Moreover, what somebody did in the past is no measure of that person’s stand at present. Our new actions are likely to cancel out our past deeds. The final verdict depends on final acts. What ZA Bhutto did in his early years with the usurper, General Ayub Khan, was cancelled out by his movement against the dictator. In 1970, Bhutto stood as an icon of democracy but his iconic stature was marred in 1971 when he conspired with another dictator, General Yahya Khan, to deprive Sheikh Mujibur Rahman of his right to be the prime minister of Pakistan.

But again, Bhutto’s all undemocratic and authoritarian steps were washed away by his final stand at the gallows. He is not remembered for his violations of democratic principle, but he is loved and cherished by the people – thanks to his courageous challenge to the establishment during his last years. Similarly, what mistakes Benazir Bhutto made in the 1990s are no more relevant after her sacrifices for democracy. Although that period of Benazir is of concern to historians, her last battle against Musharraf really helped her won people’s respect. Similarly, what Nawaz Sharif did in his earlier years is of value to historians, but for people his current standing is more important.

And now something about Dr Fehmida Mirza’s email. She highlighted her main concern in the following words, “people have forgotten my role as first women (sic) speaker in the history of Pakistan, Muslim world and in our region in 2008. Who worked independently in building institution and strengthening [p]arliament”. To some extent her complaint is correct; she was the first woman speaker not only in Pakistan but also in the Muslim world. She had a positive role in restoring the respect for the house and she did work almost independently.

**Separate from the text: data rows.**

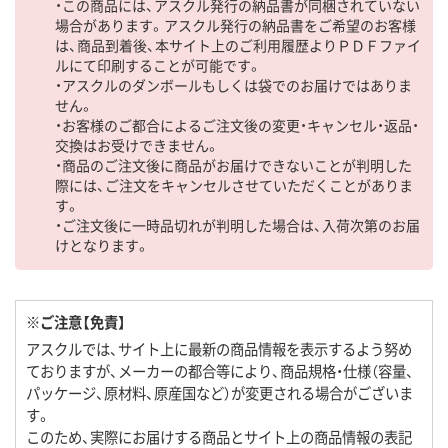
・この商品には、アスクル発行の納品書が同梱されていない
場合があります。アスクル発行の納品書をご希望のお客様
は、商品到着後、本サイト上のご利用履歴よりＰＤＦファイ
ルにて印刷することが可能です。
・アスクルのダンボールもしくは袋でのお届けではありま
せん。
・お客様のご都合によるご注文後の変更・キャンセル・返品・
交換はお受けできません。
・商品のご注文後に商品がお届けできないことが判明した
際には、ご注文をキャンセルさせていただくことがありま
す。
・ご注文後に一時品切れが判明した場合は、入荷次第のお届
けとなります。
※ご注意【免責】
アスクルでは、サイト上に最新の商品情報を表示するよう努め
ておりますが、メーカーの都合等により、商品規格・仕様（容量、
パッケージ、原材料、原産国など）が変更される場合がございま
す。
このため、実際にお届けする商品とサイト上の商品情報の表記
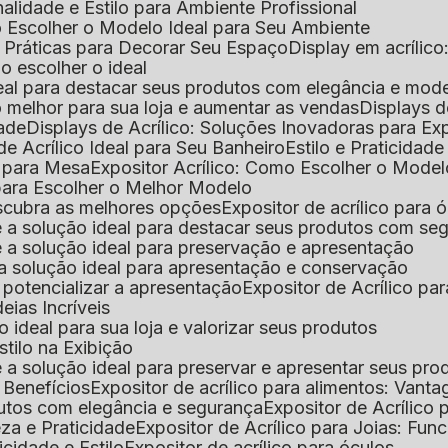
nalidade e Estilo para Ambiente Profissional
o Escolher o Modelo Ideal para Seu Ambiente
as Práticas para Decorar Seu Espaço
Display em acríli
mo escolher o ideal
 ideal para destacar seus produtos com elegância e mod
 o melhor para sua loja e aumentar as vendas
Displays 
dade
Displays de Acrílico: Soluções Inovadoras para E
de Acrílico Ideal para Seu Banheiro
Estilo e Praticidad
o para Mesa
Expositor Acrílico: Como Escolher o Mode
s para Escolher o Melhor Modelo
descubra as melhores opções
Expositor de acrílico para 
s é a solução ideal para destacar seus produtos com seg
s é a solução ideal para preservação e apresentação
s: a solução ideal para apresentação e conservação
o potencializar a apresentação
Expositor de Acrílico pa
deias Incríveis
 o ideal para sua loja e valorizar seus produtos
Estilo na Exibição
 é a solução ideal para preservar e apresentar seus pro
: Benefícios
Expositor de acrílico para alimentos: Vant
rodutos com elegância e segurança
Expositor de Acrílico
eza e Praticidade
Expositor de Acrílico para Joias: Func
icidade e Estilo
Expositor de acrílico para óculos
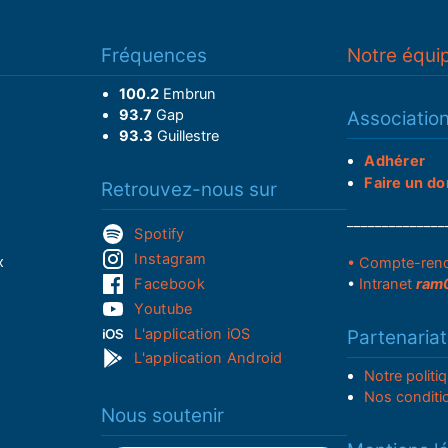
Fréquences
Notre équi
100.2
Embrun
93.7
Gap
Associatio
93.3
Guillestre
Adhérer
Faire un do
Retrouvez-nous sur
______________
Spotify
Instagram
x
• Compte-ren
Facebook
•
Intranet
ram
Youtube
L'application iOS
Partenariat
L'application Android
Notre politi
Nos conditi
Nous soutenir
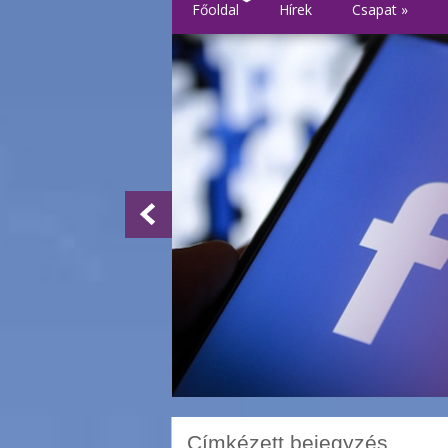
Főoldal
Hírek
Csapat
»
Címkézett bejegyzés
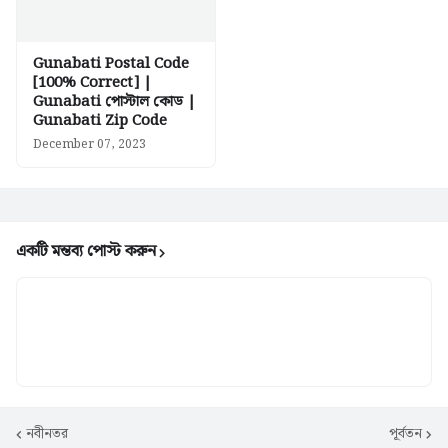
Gunabati Postal Code
[100% Correct] |
Gunabati পোস্টাল কোড |
Gunabati Zip Code
December 07, 2023
একটি মন্তব্য পোস্ট করুন
নবীনতর
পূর্বতন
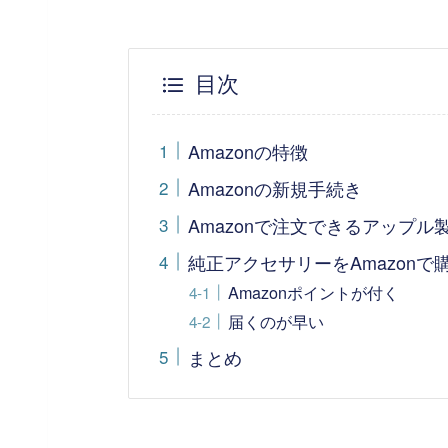
目次
Amazonの特徴
Amazonの新規手続き
Amazonで注文できるアップル
純正アクセサリーをAmazon
Amazonポイントが付く
届くのが早い
まとめ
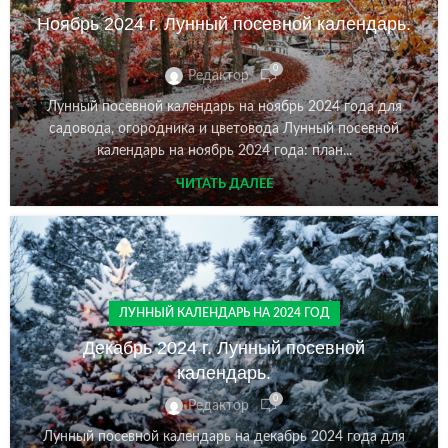
Ноябрь 2024 г. Лунный посевной календарь.
0
Редактор
Лунный посевной календарь на ноябрь 2024 года для
садовода, огородника и цветовода Лунный посевной
календарь на ноябрь 2024 года: план...
ЧИТАТЬ ДАЛЕЕ
ЛУННЫЙ КАЛЕНДАРЬ НА 2024 ГОД
Декабрь 2024 г. Лунный посевной
календарь.
0
Редактор
Лунный посевной календарь на декабрь 2024 года для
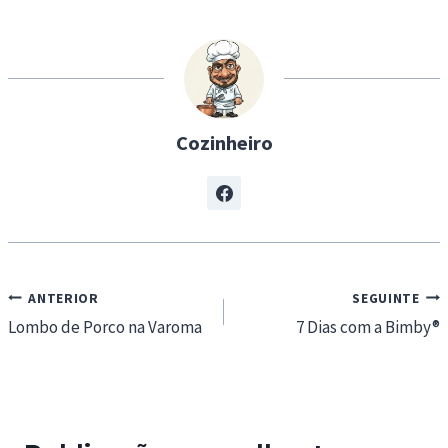
i
n
g
…
Cozinheiro
Navegação
ANTERIOR
SEGUINTE
de
Lombo de Porco na Varoma
7 Dias com a Bimby®
artigos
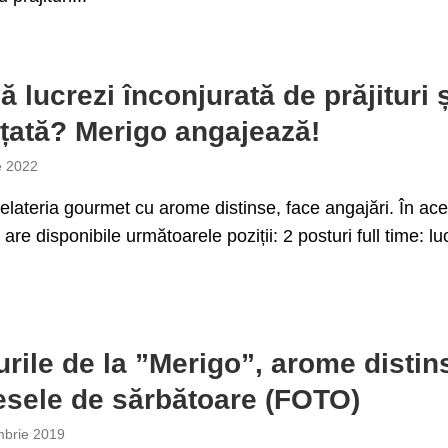
ă lucrezi înconjurată de prăjituri 
țată? Merigo angajează!
e 2022
elateria gourmet cu arome distinse, face angajări. În ac
are disponibile următoarele poziții: 2 posturi full time: lu
urile de la ”Merigo”, arome distin
sele de sărbătoare (FOTO)
brie 2019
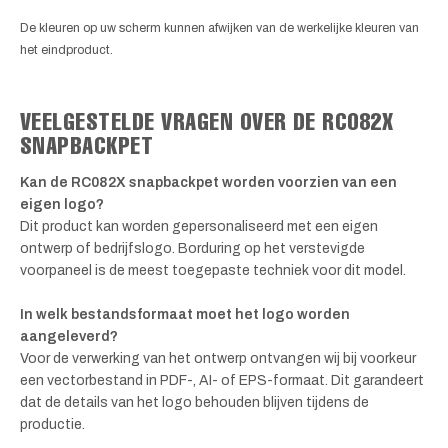
De kleuren op uw scherm kunnen afwijken van de werkelijke kleuren van
het eindproduct.
VEELGESTELDE VRAGEN OVER DE RC082X
SNAPBACKPET
Kan de RC082X snapbackpet worden voorzien van een
eigen logo?
Dit product kan worden gepersonaliseerd met een eigen
ontwerp of bedrijfslogo. Borduring op het verstevigde
voorpaneel is de meest toegepaste techniek voor dit model.
In welk bestandsformaat moet het logo worden
aangeleverd?
Voor de verwerking van het ontwerp ontvangen wij bij voorkeur
een vectorbestand in PDF-, AI- of EPS-formaat. Dit garandeert
dat de details van het logo behouden blijven tijdens de
productie.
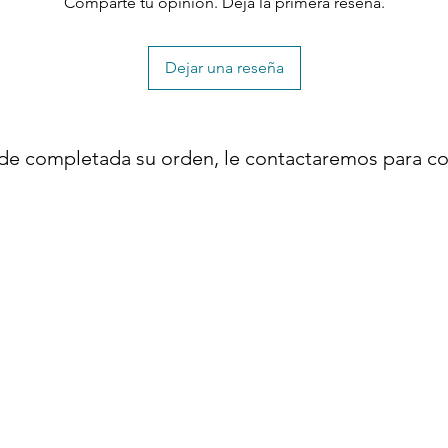
Comparte tu opinión. Deja la primera reseña.
Dejar una reseña
de completada su orden, le contactaremos para co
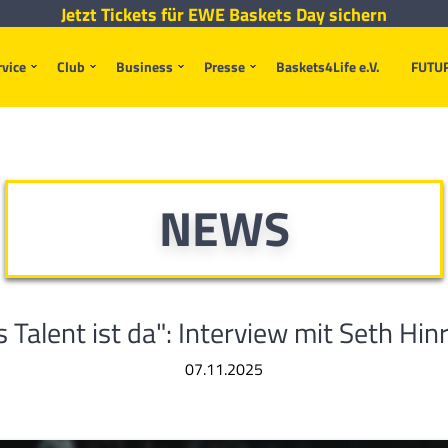
Jetzt Tickets für EWE Baskets Day sichern
rvice
Club
Business
Presse
Baskets4Life e.V.
FUTU
NEWS
 Talent ist da": Interview mit Seth Hin
07.11.2025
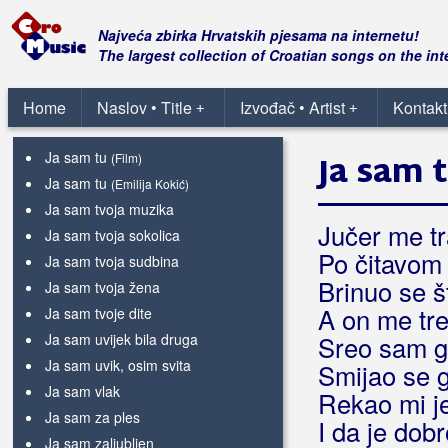
Ja sam te ludo volio
Ja sam tebi dao sve
Najveća zbirka Hrvatskih pjesama na internetu!
Ja sam tebi sve oprostio
The largest collection of Croatian songs on the int
Ja sam ti jedini drug
Ja sam ti tu
Home
Naslov • Title
Izvođač • Artist
Kontakt
+
+
Ja sam to što jesam
Ja sam tu
Ja sam 
(Film)
Ja sam tu
(Emilija Kokić)
Ja sam tvoja muzika
Jučer me tr
Ja sam tvoja sokolica
Po čitavom
Ja sam tvoja sudbina
Brinuo se 
Ja sam tvoja žena
A on me tre
Ja sam tvoje dite
Ja sam uvijek bila druga
Sreo sam g
Ja sam uvik, osim svita
Smijao se g
Ja sam vlak
Rekao mi j
Ja sam za ples
I da je dob
Ja sam zaljubljen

Unfortunately, she has not been given the credit that she deserves; her own party almost forgot her, perhaps due to the theatrics of her husband Zulfiqar Mirza. Sometime the efforts of men and women who work hard to achieve respect and stature in society are undone by their spouses. To some extent that applies to Benazir Bhutto and Asif Zardari too. In the 1990s, Benazir was maligned for the real or perceived excesses her husband was committing. But she was too strong to be overshadowed by her husband so she decided to keep him at bay – at least publically – during her last years.

For Fehmida Mirza, her husband proved to be a bane rather a boon; and she could not untangle herself from him. The negative role which Zulfiqar Mirza played in the politics of Sindh in general and particularly in Karachi, tarnished Fehmida Mirza’s own efforts for democracy in the country. In her email, she highlights some of the steps she took as the speaker of the National Assembly such as constituting “the committee for the 18th Amendment (despite reservations of leadership) and [it] was passed unanimously”.

She emphasised that “several such steps which set the tone of the tolerant parliament was (sic) taken [the] formation of the Women Parliamentary Caucus is another achievement which led to the passage of more than [a] dozen women related bills”. It is true that Fehmida Mirza was the one who initially constituted the committee for the 18th Amendment, and she has not been given due credit for it; perhaps because most of the practical and theoretical work was done and led by Senator Raza Rabbani within a very diversified committee.

She ends her email by lamenting the fact that, “my leadership for the party is also not hidden from anyone” but “today how I have been sidelined by the party leadership. People have very short memory especially when it comes to women”.

I assure you Dr Fehmida Mirza, your efforts are not forgotten. At least those, who have a keen mind, will remember you.

Concluded

The writer holds a PhD from the University of Birmingham, UK and works in Islamabad.